Разве это не вопрос в наши дни общего впечатления или общего мнения (ибо закон средних величин сильно играет в любой теории, касающейся человеческих атрибутов), что отношение мира к субстанции, качеству и духу этих двух людей или других людей подобного характера, если таковые есть, не было затронуто текущим потоком, который изменил нас? Но если по мере этого общественного мнения, насколько его можно измерить, Бах и Бетховен проплываются мимо — не так быстро, возможно, как Вагнер, но если их вообще проходят с этой более глубокой точки зрения, тогда эта теория «изменения» верна.
Здесь мы должны будем предположить, ибо мы не доказали это, что художественные интуиции могут чувствовать в музыке ослабление моральной силы и жизненности, и что это чувствуется по отношению к Вагнеру и не чувствуется по отношению к Баху и Бетховену. Если в этом общем мнении есть частица изменения по отношению к искусству последних, наша теория стоит — заметьте, это допускает изменение в манере, форме, внешнем выражении и т. д., но не в субстанции. Если здесь нет изменения по отношению к субстанции этих двух людей, наша теория не только падает, но ее провал накладывает или позволяет нам предположить фундаментальную двойственность в музыке и во всем искусстве, если уж на то пошло.

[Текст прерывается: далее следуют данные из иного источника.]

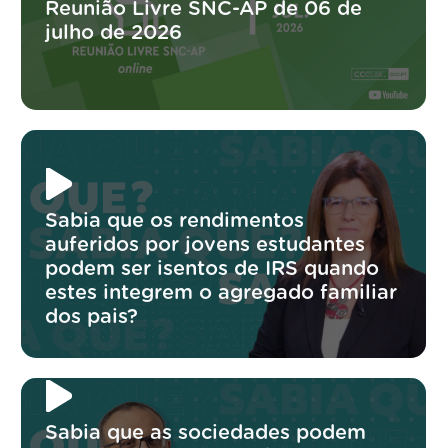
Reunião Livre SNC-AP de 06 de
julho de 2026
Sabia que os rendimentos
auferidos por jovens estudantes
podem ser isentos de IRS quando
estes integrem o agregado familiar
dos pais?
Sabia que as sociedades podem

Имеет ли прогресс внутренней красоты или истины (мы предполагаем, что такая вещь существует) свои разоблачения, а также свои открытия? Означает ли непринятие вышеизложенной теории, что субстанция и реальность Вагнера ниже, а его манера выше; что его красота не была внутренней; что он был больше заинтересован в покое гордости, чем в истине смирения? Кажется, что он выбрал репрезентативное вместо самого духа, — что он выбрал сознательно или бессознательно, неважно, — более низкий набор ценностей в этом дуализме. Это суровые обвинения — особенно когда человек немного в упадке, как Вагнер сегодня. Но эти убеждения присутствовали некоторое время до того, как он был изгнан из Метрополитен. Вагнер, кажется, занимает место Гюго в критике Фаге де Виньи, что «постановка для него (Гюго) была важной вещью — не концепция — что в де Виньи художник был ниже поэта»; наконец, что Гюго и так Вагнер имеют определенную pauvrete de fond. Так мы нещедро заставили бы Вагнера доказать нашу сумму! Но это сумма, которая не доказывается! Теория в лучшем случае делает не больше, чем предполагает нечто, что, если оно вообще верно, является банальностью, а именно: что прогрессивный рост во всей жизни делает все более и более возможным для людей отделять в художественном произведении моральную слабость от художественной силы.